A series of about 90 netCDF files each around 27 MB each, opened with xarray's open_mfdataset takes a long time to load a small space-time selection.
Chunking dimensions yield marginal gain. decode_cf=True either inside the function or separate has no difference either. Another suggestion here https://groups.google.com/forum/#!topic/xarray/11lDGSeza78 had me save the selection as a separate netCdf and reload it.
It seems to bottleneck when the dask portion has to do some work (loading, computing, converting to a pandas dataframe).
Generating a graph with dask.visualize generates a huge image. It may be telling us something, but I'm not sure how to interpret.
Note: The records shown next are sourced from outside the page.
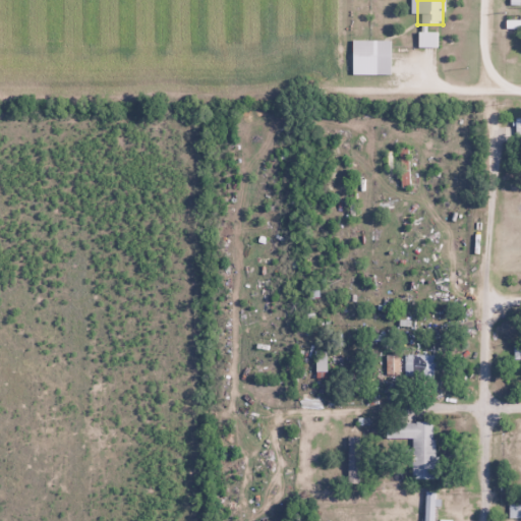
[(436,46),(436,33),(418,33),(418,46),(436,46)]
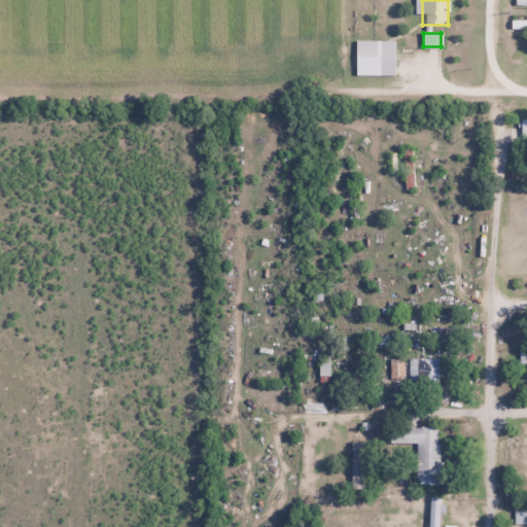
[(355,75),(395,75),(395,39),(355,39),(355,75)]
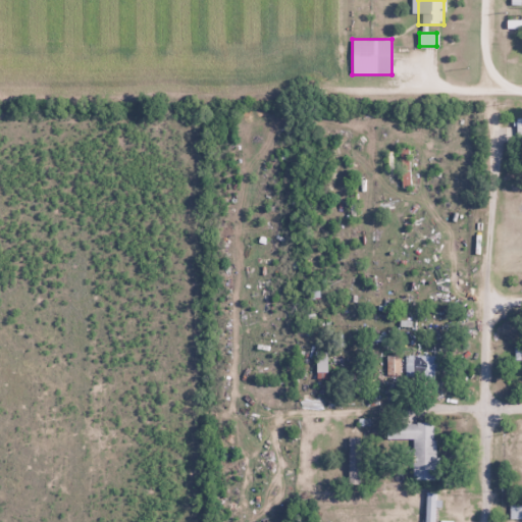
[(400,354),(385,354),(385,380),(400,380),(400,354)]
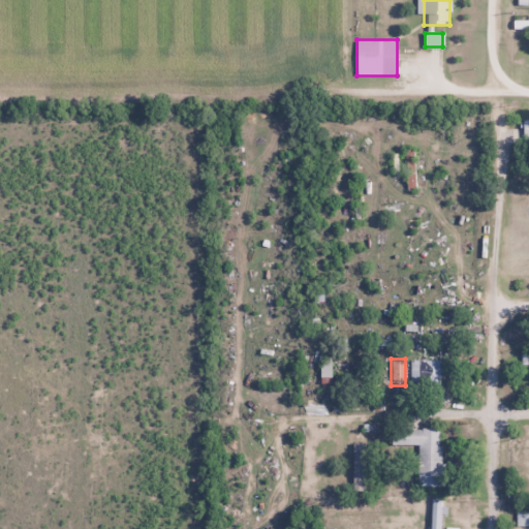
[(441,385),(442,360),(412,360),(412,385),(441,385)]
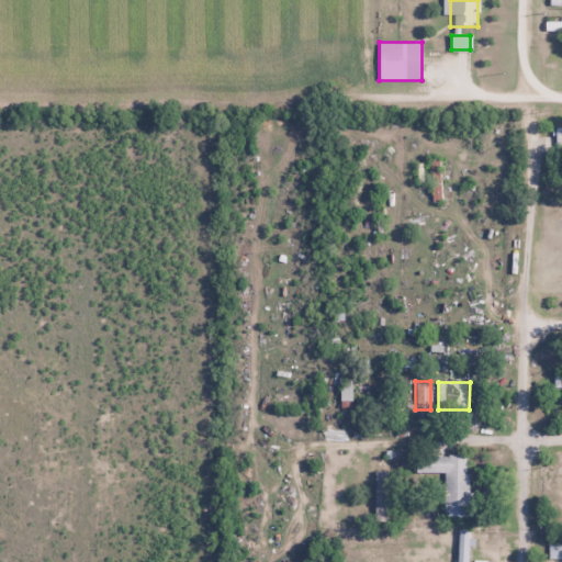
[(468,456),(420,456),(420,473),(445,473),(445,516),(468,515),(468,456)]
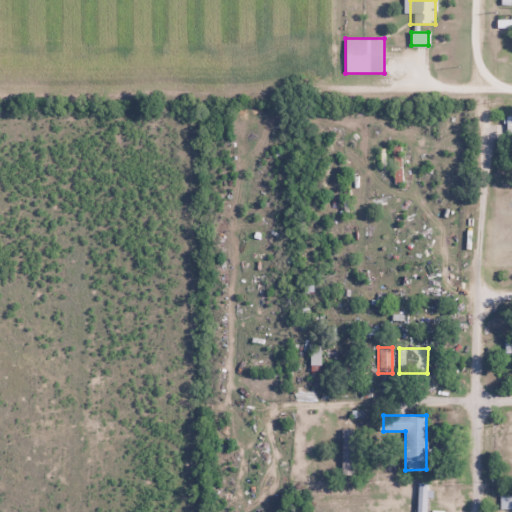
[(442,511),(443,511),(429,511),(428,483),(416,483),(416,511),(425,511),(426,511),(432,511),(431,511),(442,511)]
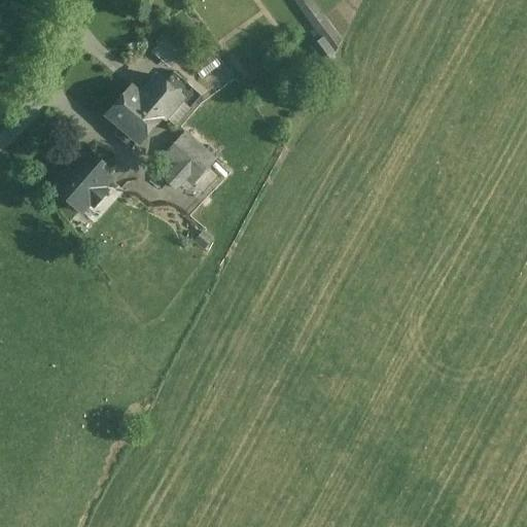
[(183,53),(165,37),(150,53),(170,69),(183,53)]
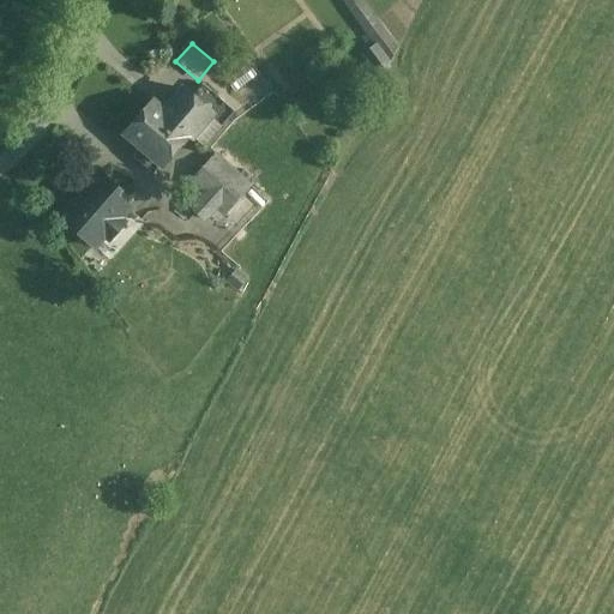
[(390,65),(375,46),(363,55),(381,78),(390,65)]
wind = xr.open_mfdataset(testCCMPPath,\
decode_cf=True,\
chunks={'time': 100,\
'latitude': 100,\
'longitude': 100})
%timeit wind.sel(latitude=latRange, longitude=windLonRange, time=windDateQueryRange).load()
wxr = wind.sel(latitude=latRange, longitude=windLonRange, time=windDateQueryRange)
df = wxr.to_dataframe()
print(df.shape)
timeit output shows
1.93 s ± 29.8 ms per loop (mean ± std. dev. of 7 runs, 1 loop each)
df.shape output is only 164x3.
I have a similar sel for another xr array and am getting times of about .05 seconds, however this has a lot of sparse points. The wind xr array has few empty spaces.